Work task: Nothing but a number belongs in the answer: how many lines of the records below contain the string "Ruch".

Data provided:
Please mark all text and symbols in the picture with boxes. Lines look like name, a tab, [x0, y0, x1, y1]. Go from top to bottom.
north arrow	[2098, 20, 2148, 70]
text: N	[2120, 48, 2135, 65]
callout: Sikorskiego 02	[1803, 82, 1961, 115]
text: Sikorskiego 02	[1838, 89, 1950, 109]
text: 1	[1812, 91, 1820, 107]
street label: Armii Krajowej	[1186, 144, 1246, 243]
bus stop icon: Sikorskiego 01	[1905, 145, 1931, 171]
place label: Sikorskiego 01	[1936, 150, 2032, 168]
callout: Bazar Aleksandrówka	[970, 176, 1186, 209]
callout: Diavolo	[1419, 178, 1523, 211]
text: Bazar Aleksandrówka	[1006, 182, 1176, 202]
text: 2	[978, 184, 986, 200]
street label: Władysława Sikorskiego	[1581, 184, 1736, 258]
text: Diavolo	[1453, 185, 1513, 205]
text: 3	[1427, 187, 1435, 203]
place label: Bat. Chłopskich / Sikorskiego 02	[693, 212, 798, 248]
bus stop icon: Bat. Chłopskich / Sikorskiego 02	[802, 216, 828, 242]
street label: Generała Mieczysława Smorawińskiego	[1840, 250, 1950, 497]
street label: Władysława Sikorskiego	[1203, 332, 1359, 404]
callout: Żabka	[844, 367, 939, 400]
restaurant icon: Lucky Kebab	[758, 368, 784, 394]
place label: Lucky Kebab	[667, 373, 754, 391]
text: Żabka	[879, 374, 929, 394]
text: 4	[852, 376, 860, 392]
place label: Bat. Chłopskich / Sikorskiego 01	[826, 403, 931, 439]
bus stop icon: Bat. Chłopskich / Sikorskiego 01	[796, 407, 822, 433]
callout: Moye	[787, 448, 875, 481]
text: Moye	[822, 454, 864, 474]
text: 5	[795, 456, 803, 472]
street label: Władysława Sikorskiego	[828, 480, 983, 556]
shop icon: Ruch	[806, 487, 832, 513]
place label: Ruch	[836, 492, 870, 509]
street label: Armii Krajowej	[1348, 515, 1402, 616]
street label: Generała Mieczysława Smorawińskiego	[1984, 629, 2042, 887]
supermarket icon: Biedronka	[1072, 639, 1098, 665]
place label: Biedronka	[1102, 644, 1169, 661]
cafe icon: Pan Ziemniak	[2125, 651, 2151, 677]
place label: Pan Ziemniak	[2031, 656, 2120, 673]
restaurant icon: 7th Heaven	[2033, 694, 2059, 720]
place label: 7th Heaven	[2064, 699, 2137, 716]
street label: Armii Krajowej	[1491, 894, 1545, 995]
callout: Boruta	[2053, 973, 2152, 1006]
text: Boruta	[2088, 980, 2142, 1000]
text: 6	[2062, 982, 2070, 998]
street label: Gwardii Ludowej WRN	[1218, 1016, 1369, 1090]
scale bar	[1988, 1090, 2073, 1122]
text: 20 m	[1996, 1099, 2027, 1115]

Result for this exercise: 2